From Dr. Richard Whitekettle (Richard Whitekettle holds a PhD in Near Eastern Languages and Civilizations from Yale University. He is Professor of Religion at Calvin College in Grand Rapids, MI.):
Equality can sometimes be a good thing. For example, it was nice when your brother or sister didn’t get a bigger piece of cake than you did. And it’s nice when two friends care about each other with equal affection. And it’s nice when you pull the left oar and right oar of a rowboat with equal strength as you try to cross a lake on a windless day.
Equality has become a buzzword among those who support same-sex marriage. The idea is that different forms of unions (for example, same-sex and opposite-sex) should have equal legal status as marriage.
While there are good secular/rational/natural arguments against same-sex marriage, people of faith also make arguments based on their religious beliefs, and especially on what the Bible says. As a result, proponents of same-sex marriage sometimes resort to the Bible as well. One particular aspect of the Bible that proponents often cite in support of their position is the variety of marital forms found in the Old Testament.
For example, in 2001, Bruce Robinson published an article on the Ontario Consultants on Religious Tolerance website entitled “Marriages & family forms: opposite and same-sex, in ancient times and now.” The article identifies and discusses the eight different marital arrangements found in the Old Testament and presents them in the following handy chart:
Robinson argues that, given the diversity of marital arrangements in the Old Testament, and the fact that “there do not appear to be any passages in the Bible that condemn any of the above forms of marriages or family structures,” there was no such thing as a “biblical marriage.” That is to say, there was no standard concept of marriage in the Bible.

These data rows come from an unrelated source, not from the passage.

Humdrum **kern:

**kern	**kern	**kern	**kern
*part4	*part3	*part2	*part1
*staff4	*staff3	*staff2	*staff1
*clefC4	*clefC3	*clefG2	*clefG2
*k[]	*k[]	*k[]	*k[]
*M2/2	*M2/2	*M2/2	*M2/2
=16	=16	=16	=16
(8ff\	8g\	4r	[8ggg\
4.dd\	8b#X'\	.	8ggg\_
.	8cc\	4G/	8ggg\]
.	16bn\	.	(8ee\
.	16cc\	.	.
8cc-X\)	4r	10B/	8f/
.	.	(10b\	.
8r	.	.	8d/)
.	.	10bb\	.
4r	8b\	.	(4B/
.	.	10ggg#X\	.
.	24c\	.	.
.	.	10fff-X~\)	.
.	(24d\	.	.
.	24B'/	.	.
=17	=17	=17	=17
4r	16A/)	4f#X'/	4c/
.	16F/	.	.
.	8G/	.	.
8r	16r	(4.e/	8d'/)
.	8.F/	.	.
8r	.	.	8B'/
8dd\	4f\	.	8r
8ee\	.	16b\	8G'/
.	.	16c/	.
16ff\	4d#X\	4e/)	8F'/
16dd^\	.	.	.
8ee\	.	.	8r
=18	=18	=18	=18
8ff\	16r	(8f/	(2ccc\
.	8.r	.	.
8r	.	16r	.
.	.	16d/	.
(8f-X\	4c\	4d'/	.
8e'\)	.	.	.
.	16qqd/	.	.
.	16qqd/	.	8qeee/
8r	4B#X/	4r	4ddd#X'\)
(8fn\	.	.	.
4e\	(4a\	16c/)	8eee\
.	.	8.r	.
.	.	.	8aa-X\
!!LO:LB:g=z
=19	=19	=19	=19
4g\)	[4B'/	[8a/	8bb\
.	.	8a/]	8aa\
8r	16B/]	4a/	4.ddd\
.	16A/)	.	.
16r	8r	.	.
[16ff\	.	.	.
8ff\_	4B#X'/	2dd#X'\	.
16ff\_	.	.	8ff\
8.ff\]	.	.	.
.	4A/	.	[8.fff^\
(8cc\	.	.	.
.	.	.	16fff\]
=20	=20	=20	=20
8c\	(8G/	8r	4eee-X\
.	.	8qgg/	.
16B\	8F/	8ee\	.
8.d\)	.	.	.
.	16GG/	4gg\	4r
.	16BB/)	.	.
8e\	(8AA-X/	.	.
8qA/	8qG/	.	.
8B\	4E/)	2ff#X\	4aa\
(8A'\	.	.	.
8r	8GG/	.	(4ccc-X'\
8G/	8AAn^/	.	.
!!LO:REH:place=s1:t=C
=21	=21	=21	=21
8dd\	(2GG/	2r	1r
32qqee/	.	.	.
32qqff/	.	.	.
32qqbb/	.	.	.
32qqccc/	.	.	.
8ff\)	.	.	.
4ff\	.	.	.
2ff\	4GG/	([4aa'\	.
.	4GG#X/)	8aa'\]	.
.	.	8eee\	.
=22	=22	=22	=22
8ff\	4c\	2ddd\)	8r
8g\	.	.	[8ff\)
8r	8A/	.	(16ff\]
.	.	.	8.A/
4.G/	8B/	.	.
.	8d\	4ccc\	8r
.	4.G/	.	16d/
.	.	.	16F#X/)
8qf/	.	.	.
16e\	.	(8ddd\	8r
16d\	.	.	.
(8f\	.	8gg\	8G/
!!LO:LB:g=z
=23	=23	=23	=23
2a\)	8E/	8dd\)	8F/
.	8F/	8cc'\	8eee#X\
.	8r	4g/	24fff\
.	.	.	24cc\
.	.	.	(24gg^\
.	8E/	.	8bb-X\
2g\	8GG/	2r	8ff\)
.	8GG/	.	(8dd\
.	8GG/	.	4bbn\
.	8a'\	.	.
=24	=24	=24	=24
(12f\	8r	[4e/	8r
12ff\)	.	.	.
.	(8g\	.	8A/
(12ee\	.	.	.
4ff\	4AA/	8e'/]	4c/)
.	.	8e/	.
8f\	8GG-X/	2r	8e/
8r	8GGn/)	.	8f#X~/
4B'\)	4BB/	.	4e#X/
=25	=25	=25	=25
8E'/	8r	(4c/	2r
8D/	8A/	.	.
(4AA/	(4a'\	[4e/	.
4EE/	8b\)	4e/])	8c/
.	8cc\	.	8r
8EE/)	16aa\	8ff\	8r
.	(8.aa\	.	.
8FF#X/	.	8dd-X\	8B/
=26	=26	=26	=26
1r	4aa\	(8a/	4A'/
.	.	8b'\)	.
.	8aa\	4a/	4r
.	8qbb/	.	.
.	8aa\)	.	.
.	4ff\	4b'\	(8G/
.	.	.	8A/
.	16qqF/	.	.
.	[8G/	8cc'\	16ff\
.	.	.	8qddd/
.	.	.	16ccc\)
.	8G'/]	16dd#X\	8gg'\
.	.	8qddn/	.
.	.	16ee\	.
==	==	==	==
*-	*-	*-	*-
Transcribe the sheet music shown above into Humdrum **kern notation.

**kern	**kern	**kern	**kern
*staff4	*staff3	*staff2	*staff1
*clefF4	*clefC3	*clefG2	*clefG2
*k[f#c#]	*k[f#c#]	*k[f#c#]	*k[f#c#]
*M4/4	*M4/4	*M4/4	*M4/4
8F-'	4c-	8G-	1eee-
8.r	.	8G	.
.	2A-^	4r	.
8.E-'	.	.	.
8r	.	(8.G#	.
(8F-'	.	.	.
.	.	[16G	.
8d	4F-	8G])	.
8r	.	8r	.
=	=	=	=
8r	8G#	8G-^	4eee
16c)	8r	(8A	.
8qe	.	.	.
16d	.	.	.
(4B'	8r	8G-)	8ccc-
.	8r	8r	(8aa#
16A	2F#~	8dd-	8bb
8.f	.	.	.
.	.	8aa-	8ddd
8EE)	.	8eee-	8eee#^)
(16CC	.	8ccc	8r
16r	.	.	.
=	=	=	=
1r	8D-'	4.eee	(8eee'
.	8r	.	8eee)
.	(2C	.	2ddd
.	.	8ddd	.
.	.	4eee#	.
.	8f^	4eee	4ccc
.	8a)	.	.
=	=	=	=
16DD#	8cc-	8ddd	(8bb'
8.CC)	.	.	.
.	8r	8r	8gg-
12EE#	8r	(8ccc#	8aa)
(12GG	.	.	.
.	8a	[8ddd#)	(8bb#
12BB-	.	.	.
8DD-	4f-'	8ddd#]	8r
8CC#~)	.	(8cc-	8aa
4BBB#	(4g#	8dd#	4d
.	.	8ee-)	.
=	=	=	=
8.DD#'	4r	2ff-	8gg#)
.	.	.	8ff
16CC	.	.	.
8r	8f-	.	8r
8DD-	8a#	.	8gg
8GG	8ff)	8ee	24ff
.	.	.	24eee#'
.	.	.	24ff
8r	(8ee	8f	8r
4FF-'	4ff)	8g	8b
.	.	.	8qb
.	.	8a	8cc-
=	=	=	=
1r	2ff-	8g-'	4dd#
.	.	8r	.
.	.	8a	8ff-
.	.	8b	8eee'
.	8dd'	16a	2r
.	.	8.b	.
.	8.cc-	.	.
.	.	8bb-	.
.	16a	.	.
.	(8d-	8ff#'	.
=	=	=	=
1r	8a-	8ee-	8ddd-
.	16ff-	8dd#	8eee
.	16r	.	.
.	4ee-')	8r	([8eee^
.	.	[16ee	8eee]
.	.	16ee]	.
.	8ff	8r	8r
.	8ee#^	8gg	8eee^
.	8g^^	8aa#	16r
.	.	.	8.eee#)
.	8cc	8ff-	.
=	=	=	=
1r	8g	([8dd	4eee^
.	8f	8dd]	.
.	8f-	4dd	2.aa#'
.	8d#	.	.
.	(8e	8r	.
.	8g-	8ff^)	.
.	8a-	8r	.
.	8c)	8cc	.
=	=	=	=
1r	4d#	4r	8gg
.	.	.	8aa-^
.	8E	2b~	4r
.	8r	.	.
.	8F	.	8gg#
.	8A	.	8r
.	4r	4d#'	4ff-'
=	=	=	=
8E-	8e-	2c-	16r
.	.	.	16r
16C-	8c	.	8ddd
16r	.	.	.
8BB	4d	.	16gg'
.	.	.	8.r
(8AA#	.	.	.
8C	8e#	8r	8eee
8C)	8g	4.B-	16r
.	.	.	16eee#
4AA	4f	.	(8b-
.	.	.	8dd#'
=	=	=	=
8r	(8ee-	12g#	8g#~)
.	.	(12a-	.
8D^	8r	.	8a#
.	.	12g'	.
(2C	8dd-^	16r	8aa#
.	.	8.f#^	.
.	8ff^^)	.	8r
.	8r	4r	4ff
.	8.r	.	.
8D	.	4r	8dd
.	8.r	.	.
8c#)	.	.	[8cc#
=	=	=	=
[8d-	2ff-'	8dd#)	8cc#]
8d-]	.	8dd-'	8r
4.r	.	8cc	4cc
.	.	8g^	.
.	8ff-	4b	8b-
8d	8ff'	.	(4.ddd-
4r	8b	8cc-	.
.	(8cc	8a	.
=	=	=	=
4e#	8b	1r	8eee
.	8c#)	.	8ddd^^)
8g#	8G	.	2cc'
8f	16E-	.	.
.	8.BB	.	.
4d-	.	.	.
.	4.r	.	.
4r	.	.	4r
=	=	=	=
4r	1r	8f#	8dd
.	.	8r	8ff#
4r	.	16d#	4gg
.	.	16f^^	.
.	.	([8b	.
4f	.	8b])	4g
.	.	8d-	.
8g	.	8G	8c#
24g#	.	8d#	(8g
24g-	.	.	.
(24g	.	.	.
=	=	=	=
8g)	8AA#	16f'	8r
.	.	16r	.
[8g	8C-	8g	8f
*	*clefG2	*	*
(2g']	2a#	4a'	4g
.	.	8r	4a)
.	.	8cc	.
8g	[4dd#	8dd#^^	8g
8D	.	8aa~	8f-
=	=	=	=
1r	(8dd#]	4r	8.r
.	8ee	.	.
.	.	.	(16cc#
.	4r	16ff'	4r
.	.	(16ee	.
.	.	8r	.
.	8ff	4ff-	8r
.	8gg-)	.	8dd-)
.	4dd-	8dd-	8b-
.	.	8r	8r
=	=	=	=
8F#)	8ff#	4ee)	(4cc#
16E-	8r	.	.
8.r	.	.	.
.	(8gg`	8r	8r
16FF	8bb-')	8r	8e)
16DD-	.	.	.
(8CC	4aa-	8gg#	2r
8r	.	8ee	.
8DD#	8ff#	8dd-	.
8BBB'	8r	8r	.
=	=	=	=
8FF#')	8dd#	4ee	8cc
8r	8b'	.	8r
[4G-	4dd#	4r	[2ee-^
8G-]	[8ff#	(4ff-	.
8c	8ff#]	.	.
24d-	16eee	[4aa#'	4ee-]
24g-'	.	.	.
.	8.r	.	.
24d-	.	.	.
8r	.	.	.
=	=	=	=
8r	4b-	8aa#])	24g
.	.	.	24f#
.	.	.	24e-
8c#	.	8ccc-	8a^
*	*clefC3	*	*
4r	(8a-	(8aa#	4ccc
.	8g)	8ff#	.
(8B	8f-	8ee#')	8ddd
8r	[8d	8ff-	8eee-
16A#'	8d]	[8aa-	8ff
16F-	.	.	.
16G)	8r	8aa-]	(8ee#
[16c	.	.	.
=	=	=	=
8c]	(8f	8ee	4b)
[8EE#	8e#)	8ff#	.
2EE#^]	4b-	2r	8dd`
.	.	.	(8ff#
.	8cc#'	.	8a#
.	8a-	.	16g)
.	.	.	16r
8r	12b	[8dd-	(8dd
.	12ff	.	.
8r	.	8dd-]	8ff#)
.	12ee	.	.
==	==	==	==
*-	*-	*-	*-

For Robinson, the implication is that one cannot describe same-sex unions as a deviation from a biblical norm, as many opponents of same-sex marriage are wont to do.
Robinson’s article and the chart it contains have been referred to and used by various other authors on the web, though Robinson notes that the chart is not his own and that the creator of the chart is unknown. And, of course, Robinson is not alone in using the apparent absence of a standard form of marriage in the Old Testament in support of redefining marriage to include same-sex relationships.